• **ASSIGNMENT**
Quote the records below in full, exactly as given, with the images taken out.

• **EXTRACTED RECORDS**

►

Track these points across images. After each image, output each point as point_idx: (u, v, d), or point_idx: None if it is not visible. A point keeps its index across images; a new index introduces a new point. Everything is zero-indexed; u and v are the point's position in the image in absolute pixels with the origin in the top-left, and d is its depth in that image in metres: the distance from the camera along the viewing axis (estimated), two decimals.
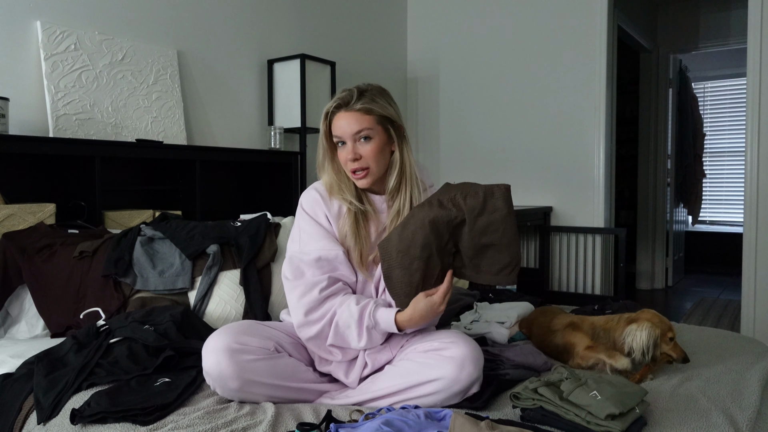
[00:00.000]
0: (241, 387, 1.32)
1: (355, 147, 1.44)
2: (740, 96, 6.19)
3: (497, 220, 1.35)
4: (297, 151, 3.10)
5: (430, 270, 1.36)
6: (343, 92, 1.46)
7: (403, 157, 1.49)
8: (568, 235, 3.72)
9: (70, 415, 1.25)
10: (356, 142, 1.44)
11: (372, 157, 1.44)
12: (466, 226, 1.36)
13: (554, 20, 3.69)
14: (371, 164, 1.45)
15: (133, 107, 2.57)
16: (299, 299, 1.43)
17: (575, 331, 1.67)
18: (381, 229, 1.51)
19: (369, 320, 1.38)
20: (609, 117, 3.64)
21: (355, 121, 1.42)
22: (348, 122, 1.43)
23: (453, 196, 1.37)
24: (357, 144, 1.44)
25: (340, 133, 1.44)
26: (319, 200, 1.50)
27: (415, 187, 1.50)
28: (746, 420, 1.27)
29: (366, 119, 1.43)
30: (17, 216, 2.00)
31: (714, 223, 6.50)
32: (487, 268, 1.37)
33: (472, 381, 1.32)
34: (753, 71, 3.12)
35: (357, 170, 1.45)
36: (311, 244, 1.46)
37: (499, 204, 1.35)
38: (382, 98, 1.47)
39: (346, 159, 1.45)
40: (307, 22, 3.51)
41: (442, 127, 4.16)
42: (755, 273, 3.13)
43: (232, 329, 1.37)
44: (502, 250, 1.35)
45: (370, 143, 1.43)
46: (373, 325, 1.38)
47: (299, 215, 1.52)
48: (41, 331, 1.86)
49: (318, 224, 1.48)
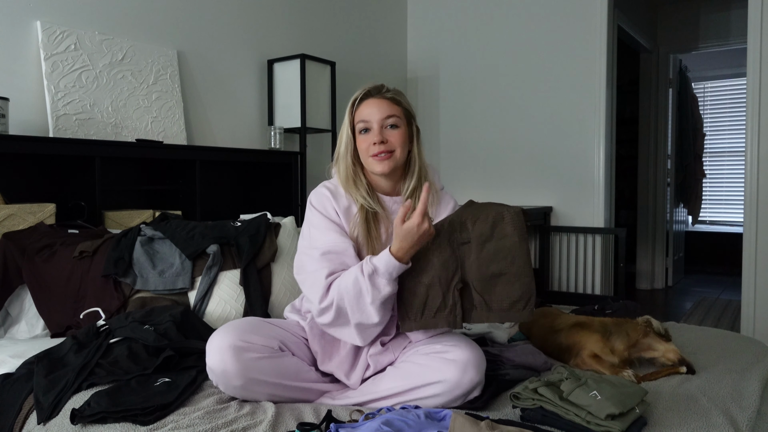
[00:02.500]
0: (244, 385, 1.32)
1: (382, 131, 1.46)
2: (740, 96, 6.19)
3: (506, 247, 1.29)
4: (297, 151, 3.10)
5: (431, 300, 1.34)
6: (369, 85, 1.51)
7: (421, 157, 1.53)
8: (568, 235, 3.72)
9: (70, 415, 1.25)
10: (384, 128, 1.46)
11: (399, 143, 1.47)
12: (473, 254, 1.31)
13: (554, 20, 3.69)
14: (397, 149, 1.47)
15: (133, 107, 2.57)
16: (310, 290, 1.42)
17: (583, 330, 1.66)
18: (391, 231, 1.50)
19: (368, 266, 1.33)
20: (609, 117, 3.64)
21: (386, 107, 1.47)
22: (379, 108, 1.47)
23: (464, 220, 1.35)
24: (384, 129, 1.47)
25: (368, 117, 1.47)
26: (328, 196, 1.50)
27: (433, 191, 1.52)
28: (746, 420, 1.27)
29: (395, 108, 1.48)
30: (17, 216, 2.00)
31: (714, 223, 6.50)
32: (497, 304, 1.31)
33: (473, 385, 1.32)
34: (753, 71, 3.12)
35: (381, 153, 1.45)
36: (320, 238, 1.45)
37: (508, 230, 1.30)
38: (406, 97, 1.55)
39: (369, 144, 1.46)
40: (307, 22, 3.51)
41: (442, 127, 4.16)
42: (755, 273, 3.13)
43: (236, 327, 1.37)
44: (513, 282, 1.29)
45: (396, 130, 1.47)
46: (373, 269, 1.33)
47: (308, 211, 1.52)
48: (41, 331, 1.86)
49: (327, 218, 1.48)
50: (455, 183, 4.09)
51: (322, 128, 3.26)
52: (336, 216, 1.48)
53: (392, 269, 1.32)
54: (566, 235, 3.73)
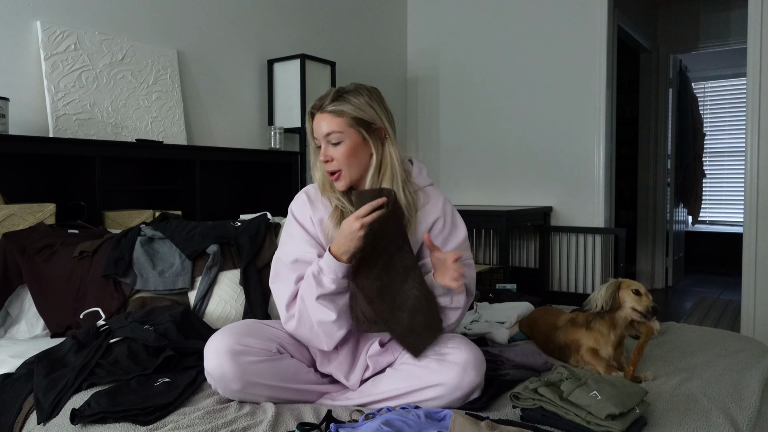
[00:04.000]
0: (242, 388, 1.32)
1: (326, 149, 1.43)
2: (740, 96, 6.19)
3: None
4: (297, 151, 3.10)
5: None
6: (324, 93, 1.45)
7: (382, 159, 1.44)
8: (568, 235, 3.72)
9: (70, 415, 1.25)
10: (328, 144, 1.43)
11: (342, 160, 1.42)
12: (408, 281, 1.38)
13: (554, 20, 3.69)
14: (342, 167, 1.42)
15: (133, 107, 2.57)
16: (280, 297, 1.44)
17: (574, 327, 1.69)
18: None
19: (315, 266, 1.35)
20: (609, 117, 3.64)
21: (325, 124, 1.42)
22: (319, 125, 1.43)
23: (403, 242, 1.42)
24: (328, 146, 1.43)
25: (315, 134, 1.45)
26: (306, 203, 1.50)
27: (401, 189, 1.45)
28: (746, 420, 1.27)
29: (336, 122, 1.41)
30: (17, 216, 2.00)
31: (714, 223, 6.50)
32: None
33: (473, 387, 1.32)
34: (753, 71, 3.12)
35: (331, 172, 1.44)
36: (292, 246, 1.46)
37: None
38: (363, 99, 1.42)
39: (321, 160, 1.46)
40: (307, 22, 3.51)
41: (442, 127, 4.16)
42: (755, 273, 3.13)
43: (234, 330, 1.37)
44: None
45: (340, 146, 1.42)
46: (319, 269, 1.34)
47: (287, 217, 1.53)
48: (41, 331, 1.86)
49: (301, 228, 1.48)
50: (455, 183, 4.09)
51: None
52: (311, 225, 1.48)
53: (334, 267, 1.32)
54: (566, 235, 3.73)
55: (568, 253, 3.73)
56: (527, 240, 3.88)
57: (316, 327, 1.37)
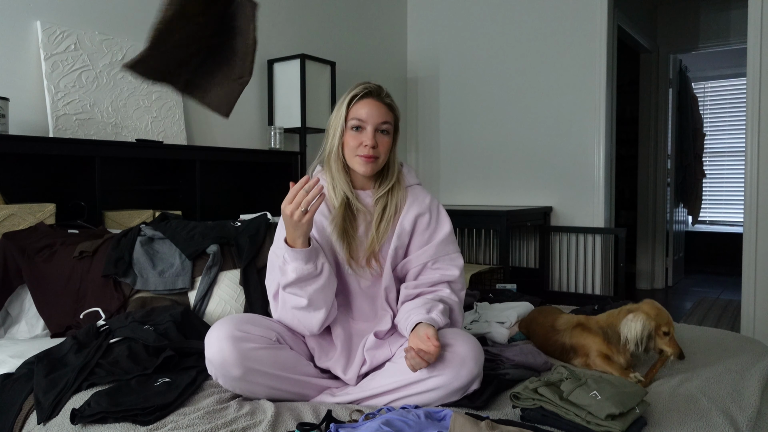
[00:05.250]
0: (243, 375, 1.33)
1: (374, 135, 1.49)
2: (740, 96, 6.19)
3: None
4: (297, 151, 3.10)
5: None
6: (367, 84, 1.52)
7: (396, 158, 1.59)
8: (568, 235, 3.72)
9: (70, 415, 1.25)
10: (377, 131, 1.49)
11: (385, 150, 1.51)
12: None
13: (554, 20, 3.69)
14: (382, 155, 1.51)
15: (133, 107, 2.57)
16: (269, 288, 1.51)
17: (585, 333, 1.66)
18: (368, 223, 1.54)
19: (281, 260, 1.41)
20: (609, 117, 3.64)
21: (385, 112, 1.50)
22: (378, 111, 1.49)
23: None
24: (377, 133, 1.49)
25: (365, 117, 1.48)
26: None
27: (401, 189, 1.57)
28: (746, 420, 1.27)
29: (390, 115, 1.52)
30: (17, 216, 2.00)
31: (714, 223, 6.50)
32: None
33: (472, 378, 1.32)
34: (753, 71, 3.12)
35: (369, 156, 1.48)
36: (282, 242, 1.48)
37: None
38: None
39: (359, 143, 1.48)
40: (307, 22, 3.51)
41: (442, 127, 4.16)
42: (755, 273, 3.13)
43: (234, 318, 1.40)
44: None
45: (387, 137, 1.51)
46: (284, 261, 1.40)
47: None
48: (41, 331, 1.86)
49: None
50: (455, 183, 4.09)
51: (322, 128, 3.26)
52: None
53: (293, 255, 1.37)
54: (566, 235, 3.73)
55: (568, 253, 3.73)
56: (527, 240, 3.88)
57: (295, 313, 1.43)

◄

• **ANSWER SECTION**
Track these points across images. After each image, output each point as point_idx: (u, v, d), or point_idx: None if it is not visible. A point keeps its index across images; a new index introduces a new point. Everything is zero-indexed; u and v are the point's position in the image in absolute pixels with the origin in the top-left, and d is its depth in that image in metres: the distance from the camera along the viewing axis (estimated), two decimals.
[00:00.000]
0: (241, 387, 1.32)
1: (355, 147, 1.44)
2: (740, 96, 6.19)
3: (497, 220, 1.35)
4: (297, 151, 3.10)
5: (430, 270, 1.36)
6: (343, 92, 1.46)
7: (403, 157, 1.49)
8: (568, 235, 3.72)
9: (70, 415, 1.25)
10: (356, 142, 1.44)
11: (372, 157, 1.44)
12: (466, 226, 1.36)
13: (554, 20, 3.69)
14: (371, 164, 1.45)
15: (133, 107, 2.57)
16: (299, 299, 1.43)
17: (575, 331, 1.67)
18: (381, 229, 1.51)
19: (369, 320, 1.38)
20: (609, 117, 3.64)
21: (355, 121, 1.42)
22: (348, 122, 1.43)
23: (453, 196, 1.37)
24: (357, 144, 1.44)
25: (340, 133, 1.44)
26: (319, 200, 1.50)
27: (415, 187, 1.50)
28: (746, 420, 1.27)
29: (366, 119, 1.43)
30: (17, 216, 2.00)
31: (714, 223, 6.50)
32: (487, 268, 1.37)
33: (472, 381, 1.32)
34: (753, 71, 3.12)
35: (357, 170, 1.45)
36: (311, 244, 1.46)
37: (499, 204, 1.35)
38: (382, 98, 1.47)
39: (346, 159, 1.45)
40: (307, 22, 3.51)
41: (442, 127, 4.16)
42: (755, 273, 3.13)
43: (232, 329, 1.37)
44: (502, 250, 1.35)
45: (370, 143, 1.43)
46: (373, 325, 1.38)
47: (299, 215, 1.52)
48: (41, 331, 1.86)
49: (318, 224, 1.48)
[00:02.500]
0: (244, 385, 1.32)
1: (382, 131, 1.46)
2: (740, 96, 6.19)
3: (506, 247, 1.29)
4: (297, 151, 3.10)
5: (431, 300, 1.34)
6: (369, 85, 1.51)
7: (421, 157, 1.53)
8: (568, 235, 3.72)
9: (70, 415, 1.25)
10: (384, 128, 1.46)
11: (399, 143, 1.47)
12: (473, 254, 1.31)
13: (554, 20, 3.69)
14: (397, 149, 1.47)
15: (133, 107, 2.57)
16: (310, 290, 1.42)
17: (583, 330, 1.66)
18: (391, 231, 1.50)
19: (368, 266, 1.33)
20: (609, 117, 3.64)
21: (386, 107, 1.47)
22: (379, 108, 1.47)
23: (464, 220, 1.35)
24: (384, 129, 1.47)
25: (368, 117, 1.47)
26: (328, 196, 1.50)
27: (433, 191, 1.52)
28: (746, 420, 1.27)
29: (395, 108, 1.48)
30: (17, 216, 2.00)
31: (714, 223, 6.50)
32: (497, 304, 1.31)
33: (473, 385, 1.32)
34: (753, 71, 3.12)
35: (381, 153, 1.45)
36: (320, 238, 1.45)
37: (508, 230, 1.30)
38: (406, 97, 1.55)
39: (369, 144, 1.46)
40: (307, 22, 3.51)
41: (442, 127, 4.16)
42: (755, 273, 3.13)
43: (236, 327, 1.37)
44: (513, 282, 1.29)
45: (396, 130, 1.47)
46: (373, 269, 1.33)
47: (308, 211, 1.52)
48: (41, 331, 1.86)
49: (327, 218, 1.48)
50: (455, 183, 4.09)
51: (322, 128, 3.26)
52: (336, 216, 1.48)
53: (392, 269, 1.32)
54: (566, 235, 3.73)
[00:04.000]
0: (242, 388, 1.32)
1: (326, 149, 1.43)
2: (740, 96, 6.19)
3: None
4: (297, 151, 3.10)
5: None
6: (324, 93, 1.45)
7: (382, 159, 1.44)
8: (568, 235, 3.72)
9: (70, 415, 1.25)
10: (328, 144, 1.43)
11: (342, 160, 1.42)
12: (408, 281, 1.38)
13: (554, 20, 3.69)
14: (342, 167, 1.42)
15: (133, 107, 2.57)
16: (280, 297, 1.44)
17: (574, 327, 1.69)
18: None
19: (315, 266, 1.35)
20: (609, 117, 3.64)
21: (325, 124, 1.42)
22: (319, 125, 1.43)
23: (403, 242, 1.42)
24: (328, 146, 1.43)
25: (315, 134, 1.45)
26: (306, 203, 1.50)
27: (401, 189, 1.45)
28: (746, 420, 1.27)
29: (336, 122, 1.41)
30: (17, 216, 2.00)
31: (714, 223, 6.50)
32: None
33: (473, 387, 1.32)
34: (753, 71, 3.12)
35: (331, 172, 1.44)
36: (292, 246, 1.46)
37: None
38: (363, 99, 1.42)
39: (321, 160, 1.46)
40: (307, 22, 3.51)
41: (442, 127, 4.16)
42: (755, 273, 3.13)
43: (234, 330, 1.37)
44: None
45: (340, 146, 1.42)
46: (319, 269, 1.34)
47: (287, 217, 1.53)
48: (41, 331, 1.86)
49: (301, 228, 1.48)
50: (455, 183, 4.09)
51: None
52: (311, 225, 1.48)
53: (334, 267, 1.32)
54: (566, 235, 3.73)
55: (568, 253, 3.73)
56: (527, 240, 3.88)
57: (316, 327, 1.37)
[00:05.250]
0: (243, 375, 1.33)
1: (374, 135, 1.49)
2: (740, 96, 6.19)
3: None
4: (297, 151, 3.10)
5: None
6: (367, 84, 1.52)
7: (396, 158, 1.59)
8: (568, 235, 3.72)
9: (70, 415, 1.25)
10: (377, 131, 1.49)
11: (385, 150, 1.51)
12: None
13: (554, 20, 3.69)
14: (382, 155, 1.51)
15: (133, 107, 2.57)
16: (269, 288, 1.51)
17: (585, 333, 1.66)
18: (368, 223, 1.54)
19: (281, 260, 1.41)
20: (609, 117, 3.64)
21: (385, 112, 1.50)
22: (378, 111, 1.49)
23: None
24: (377, 133, 1.49)
25: (365, 117, 1.48)
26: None
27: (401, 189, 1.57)
28: (746, 420, 1.27)
29: (390, 115, 1.52)
30: (17, 216, 2.00)
31: (714, 223, 6.50)
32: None
33: (472, 378, 1.32)
34: (753, 71, 3.12)
35: (369, 156, 1.48)
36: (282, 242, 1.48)
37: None
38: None
39: (359, 143, 1.48)
40: (307, 22, 3.51)
41: (442, 127, 4.16)
42: (755, 273, 3.13)
43: (234, 318, 1.40)
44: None
45: (387, 137, 1.51)
46: (284, 261, 1.40)
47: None
48: (41, 331, 1.86)
49: None
50: (455, 183, 4.09)
51: (322, 128, 3.26)
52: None
53: (293, 255, 1.37)
54: (566, 235, 3.73)
55: (568, 253, 3.73)
56: (527, 240, 3.88)
57: (295, 313, 1.43)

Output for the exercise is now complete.